Each line that contains the word "people" is to be copied from the records below.

[Stored items]
--- --- ---
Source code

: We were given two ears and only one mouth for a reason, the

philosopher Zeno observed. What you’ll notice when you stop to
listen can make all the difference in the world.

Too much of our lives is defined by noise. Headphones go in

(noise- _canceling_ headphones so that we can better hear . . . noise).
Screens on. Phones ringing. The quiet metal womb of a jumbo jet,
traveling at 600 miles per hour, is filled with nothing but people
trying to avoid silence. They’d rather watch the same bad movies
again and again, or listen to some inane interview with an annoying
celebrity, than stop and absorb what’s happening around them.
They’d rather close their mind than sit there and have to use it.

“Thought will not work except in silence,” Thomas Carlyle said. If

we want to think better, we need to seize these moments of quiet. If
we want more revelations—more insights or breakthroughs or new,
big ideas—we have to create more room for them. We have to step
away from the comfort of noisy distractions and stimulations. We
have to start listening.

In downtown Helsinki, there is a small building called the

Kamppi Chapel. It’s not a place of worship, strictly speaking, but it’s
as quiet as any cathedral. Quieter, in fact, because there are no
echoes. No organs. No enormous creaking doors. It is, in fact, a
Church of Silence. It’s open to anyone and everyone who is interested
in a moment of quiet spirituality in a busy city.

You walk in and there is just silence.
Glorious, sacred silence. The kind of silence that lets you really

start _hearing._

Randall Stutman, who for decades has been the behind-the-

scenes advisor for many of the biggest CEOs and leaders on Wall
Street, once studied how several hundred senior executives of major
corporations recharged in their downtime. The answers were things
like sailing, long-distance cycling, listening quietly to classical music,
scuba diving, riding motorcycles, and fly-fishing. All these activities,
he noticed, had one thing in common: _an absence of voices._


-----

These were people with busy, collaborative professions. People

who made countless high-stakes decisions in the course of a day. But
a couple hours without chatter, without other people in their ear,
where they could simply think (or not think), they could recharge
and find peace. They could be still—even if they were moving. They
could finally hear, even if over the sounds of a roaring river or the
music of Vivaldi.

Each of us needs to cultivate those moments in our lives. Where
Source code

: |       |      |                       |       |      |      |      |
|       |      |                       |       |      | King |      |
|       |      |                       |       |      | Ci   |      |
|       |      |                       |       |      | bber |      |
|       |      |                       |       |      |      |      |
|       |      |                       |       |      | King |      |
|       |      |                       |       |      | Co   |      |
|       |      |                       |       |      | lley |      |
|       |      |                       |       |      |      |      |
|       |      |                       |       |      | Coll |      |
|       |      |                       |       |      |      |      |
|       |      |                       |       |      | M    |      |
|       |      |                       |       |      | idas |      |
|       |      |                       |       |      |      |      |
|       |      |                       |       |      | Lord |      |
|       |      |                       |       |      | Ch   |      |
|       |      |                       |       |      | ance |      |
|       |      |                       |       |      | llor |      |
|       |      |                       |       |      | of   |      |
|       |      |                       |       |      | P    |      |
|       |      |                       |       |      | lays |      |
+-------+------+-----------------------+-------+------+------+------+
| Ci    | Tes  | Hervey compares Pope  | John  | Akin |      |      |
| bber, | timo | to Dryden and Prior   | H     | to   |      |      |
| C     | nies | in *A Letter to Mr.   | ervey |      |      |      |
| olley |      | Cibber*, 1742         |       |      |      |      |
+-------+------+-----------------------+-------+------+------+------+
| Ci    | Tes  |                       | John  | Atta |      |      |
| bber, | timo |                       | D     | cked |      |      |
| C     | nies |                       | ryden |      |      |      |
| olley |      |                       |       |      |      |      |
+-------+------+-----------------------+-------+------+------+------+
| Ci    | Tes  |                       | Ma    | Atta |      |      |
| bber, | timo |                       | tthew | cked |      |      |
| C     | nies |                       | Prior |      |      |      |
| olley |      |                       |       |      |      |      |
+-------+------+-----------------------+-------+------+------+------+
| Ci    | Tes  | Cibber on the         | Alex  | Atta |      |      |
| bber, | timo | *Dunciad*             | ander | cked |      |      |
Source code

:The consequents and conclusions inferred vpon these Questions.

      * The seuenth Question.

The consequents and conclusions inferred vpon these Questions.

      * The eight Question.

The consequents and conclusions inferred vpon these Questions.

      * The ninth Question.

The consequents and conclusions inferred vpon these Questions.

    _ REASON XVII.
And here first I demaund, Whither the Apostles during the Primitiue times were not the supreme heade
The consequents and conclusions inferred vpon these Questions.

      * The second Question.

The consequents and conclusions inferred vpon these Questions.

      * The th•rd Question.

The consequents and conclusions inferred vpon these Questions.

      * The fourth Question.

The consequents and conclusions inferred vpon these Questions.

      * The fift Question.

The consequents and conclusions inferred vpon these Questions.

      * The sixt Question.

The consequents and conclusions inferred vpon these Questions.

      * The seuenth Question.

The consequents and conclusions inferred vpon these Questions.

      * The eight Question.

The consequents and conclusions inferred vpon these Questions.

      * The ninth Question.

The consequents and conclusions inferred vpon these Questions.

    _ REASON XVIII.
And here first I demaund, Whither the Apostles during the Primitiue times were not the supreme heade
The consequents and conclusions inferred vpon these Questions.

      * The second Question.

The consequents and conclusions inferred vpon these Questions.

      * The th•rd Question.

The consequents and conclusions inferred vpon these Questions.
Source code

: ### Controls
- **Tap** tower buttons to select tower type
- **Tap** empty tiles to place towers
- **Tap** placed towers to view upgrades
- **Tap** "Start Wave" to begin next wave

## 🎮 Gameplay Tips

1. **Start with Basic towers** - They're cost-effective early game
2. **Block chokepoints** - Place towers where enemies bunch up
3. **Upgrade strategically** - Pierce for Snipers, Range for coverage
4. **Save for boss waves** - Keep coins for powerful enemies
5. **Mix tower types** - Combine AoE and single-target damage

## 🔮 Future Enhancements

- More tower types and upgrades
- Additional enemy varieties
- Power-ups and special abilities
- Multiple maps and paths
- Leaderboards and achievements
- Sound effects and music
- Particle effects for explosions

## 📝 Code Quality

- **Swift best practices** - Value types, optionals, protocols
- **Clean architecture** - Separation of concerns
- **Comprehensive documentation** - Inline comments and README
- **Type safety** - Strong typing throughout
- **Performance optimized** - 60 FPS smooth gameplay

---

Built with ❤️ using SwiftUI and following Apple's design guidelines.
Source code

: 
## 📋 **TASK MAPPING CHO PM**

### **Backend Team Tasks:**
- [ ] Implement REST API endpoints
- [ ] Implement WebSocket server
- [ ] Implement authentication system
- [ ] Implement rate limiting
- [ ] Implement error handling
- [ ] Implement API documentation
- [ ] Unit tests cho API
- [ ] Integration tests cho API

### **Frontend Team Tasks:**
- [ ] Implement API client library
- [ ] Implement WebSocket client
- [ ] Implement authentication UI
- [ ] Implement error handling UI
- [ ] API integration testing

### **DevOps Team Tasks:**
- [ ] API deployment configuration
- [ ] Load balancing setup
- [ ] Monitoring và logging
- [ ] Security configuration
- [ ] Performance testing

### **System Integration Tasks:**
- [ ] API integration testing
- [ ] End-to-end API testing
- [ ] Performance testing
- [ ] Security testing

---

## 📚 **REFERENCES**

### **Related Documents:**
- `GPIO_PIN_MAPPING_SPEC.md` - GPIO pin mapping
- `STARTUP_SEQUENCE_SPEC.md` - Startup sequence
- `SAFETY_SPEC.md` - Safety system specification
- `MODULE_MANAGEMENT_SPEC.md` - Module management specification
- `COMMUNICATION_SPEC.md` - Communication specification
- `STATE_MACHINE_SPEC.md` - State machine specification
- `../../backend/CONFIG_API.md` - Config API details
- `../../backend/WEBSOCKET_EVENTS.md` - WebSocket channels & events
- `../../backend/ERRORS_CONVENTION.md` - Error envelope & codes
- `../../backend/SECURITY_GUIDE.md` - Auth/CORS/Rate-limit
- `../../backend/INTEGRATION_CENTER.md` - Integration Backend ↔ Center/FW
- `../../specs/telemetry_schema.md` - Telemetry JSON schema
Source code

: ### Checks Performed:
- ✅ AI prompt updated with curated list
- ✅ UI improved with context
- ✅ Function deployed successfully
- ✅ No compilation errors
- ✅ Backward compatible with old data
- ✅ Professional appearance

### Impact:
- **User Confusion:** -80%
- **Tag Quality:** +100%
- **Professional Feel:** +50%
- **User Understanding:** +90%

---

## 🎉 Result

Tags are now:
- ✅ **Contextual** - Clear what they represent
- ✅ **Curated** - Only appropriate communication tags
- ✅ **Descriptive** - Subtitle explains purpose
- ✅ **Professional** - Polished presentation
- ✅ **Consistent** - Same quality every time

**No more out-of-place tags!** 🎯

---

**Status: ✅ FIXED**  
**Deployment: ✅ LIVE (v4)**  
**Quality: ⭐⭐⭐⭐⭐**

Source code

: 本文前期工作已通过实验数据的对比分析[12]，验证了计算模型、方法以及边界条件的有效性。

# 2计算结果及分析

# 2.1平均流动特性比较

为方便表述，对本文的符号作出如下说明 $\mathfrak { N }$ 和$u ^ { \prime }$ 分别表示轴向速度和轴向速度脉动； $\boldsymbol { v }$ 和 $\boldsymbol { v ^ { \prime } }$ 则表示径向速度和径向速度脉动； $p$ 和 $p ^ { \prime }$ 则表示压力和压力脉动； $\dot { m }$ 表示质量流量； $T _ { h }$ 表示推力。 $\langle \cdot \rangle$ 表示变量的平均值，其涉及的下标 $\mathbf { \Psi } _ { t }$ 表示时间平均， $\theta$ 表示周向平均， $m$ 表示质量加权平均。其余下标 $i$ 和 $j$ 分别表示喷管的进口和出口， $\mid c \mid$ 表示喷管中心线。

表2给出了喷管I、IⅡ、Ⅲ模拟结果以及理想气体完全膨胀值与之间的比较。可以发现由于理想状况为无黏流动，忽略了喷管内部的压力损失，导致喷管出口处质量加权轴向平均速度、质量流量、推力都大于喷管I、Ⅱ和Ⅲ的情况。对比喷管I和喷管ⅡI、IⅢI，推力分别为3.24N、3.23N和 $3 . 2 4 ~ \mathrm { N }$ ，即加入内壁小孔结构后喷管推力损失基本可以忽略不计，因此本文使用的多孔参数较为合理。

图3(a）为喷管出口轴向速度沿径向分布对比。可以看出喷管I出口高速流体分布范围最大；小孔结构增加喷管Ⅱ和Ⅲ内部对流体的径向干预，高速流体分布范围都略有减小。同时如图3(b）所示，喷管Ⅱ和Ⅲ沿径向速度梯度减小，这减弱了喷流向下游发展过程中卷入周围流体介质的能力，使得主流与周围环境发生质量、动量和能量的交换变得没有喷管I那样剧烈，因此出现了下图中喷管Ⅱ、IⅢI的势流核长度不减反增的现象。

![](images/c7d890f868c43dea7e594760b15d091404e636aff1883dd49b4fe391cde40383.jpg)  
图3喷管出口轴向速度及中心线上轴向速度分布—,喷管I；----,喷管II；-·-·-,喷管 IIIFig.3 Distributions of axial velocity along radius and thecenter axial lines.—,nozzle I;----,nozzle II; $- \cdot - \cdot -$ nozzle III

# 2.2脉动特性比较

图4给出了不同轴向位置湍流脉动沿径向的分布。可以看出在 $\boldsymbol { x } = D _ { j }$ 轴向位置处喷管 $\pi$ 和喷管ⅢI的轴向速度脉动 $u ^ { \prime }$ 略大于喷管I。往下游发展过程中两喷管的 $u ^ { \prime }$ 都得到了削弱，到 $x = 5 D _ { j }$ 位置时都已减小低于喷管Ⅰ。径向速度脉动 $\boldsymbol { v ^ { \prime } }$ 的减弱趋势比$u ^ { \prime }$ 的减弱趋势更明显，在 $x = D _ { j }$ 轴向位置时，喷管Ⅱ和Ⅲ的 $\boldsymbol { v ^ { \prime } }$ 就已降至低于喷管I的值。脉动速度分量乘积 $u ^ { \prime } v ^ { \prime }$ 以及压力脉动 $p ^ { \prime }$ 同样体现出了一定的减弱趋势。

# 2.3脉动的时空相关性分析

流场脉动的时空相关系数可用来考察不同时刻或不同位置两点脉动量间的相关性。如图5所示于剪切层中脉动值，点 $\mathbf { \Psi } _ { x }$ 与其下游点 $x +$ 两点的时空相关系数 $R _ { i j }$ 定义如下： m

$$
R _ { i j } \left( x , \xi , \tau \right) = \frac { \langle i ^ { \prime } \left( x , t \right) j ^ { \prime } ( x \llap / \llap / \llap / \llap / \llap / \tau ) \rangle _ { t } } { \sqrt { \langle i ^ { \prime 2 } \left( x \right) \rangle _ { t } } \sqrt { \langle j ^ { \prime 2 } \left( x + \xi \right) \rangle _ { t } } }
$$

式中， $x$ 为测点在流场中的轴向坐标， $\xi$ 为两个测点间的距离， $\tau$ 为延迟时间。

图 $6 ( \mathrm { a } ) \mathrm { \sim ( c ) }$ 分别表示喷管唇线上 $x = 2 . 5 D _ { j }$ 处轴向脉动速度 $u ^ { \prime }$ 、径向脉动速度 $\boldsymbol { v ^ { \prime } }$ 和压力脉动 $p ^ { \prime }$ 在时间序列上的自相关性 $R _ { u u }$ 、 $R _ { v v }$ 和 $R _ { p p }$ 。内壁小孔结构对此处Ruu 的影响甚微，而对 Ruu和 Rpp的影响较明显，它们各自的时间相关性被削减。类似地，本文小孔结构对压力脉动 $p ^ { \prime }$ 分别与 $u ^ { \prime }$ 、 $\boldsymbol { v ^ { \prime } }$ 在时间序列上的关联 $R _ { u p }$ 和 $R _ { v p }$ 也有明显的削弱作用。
--- --- ---
THE COMPLETED TASK ->
traveling at 600 miles per hour, is filled with nothing but people
These were people with busy, collaborative professions. People
a couple hours without chatter, without other people in their ear,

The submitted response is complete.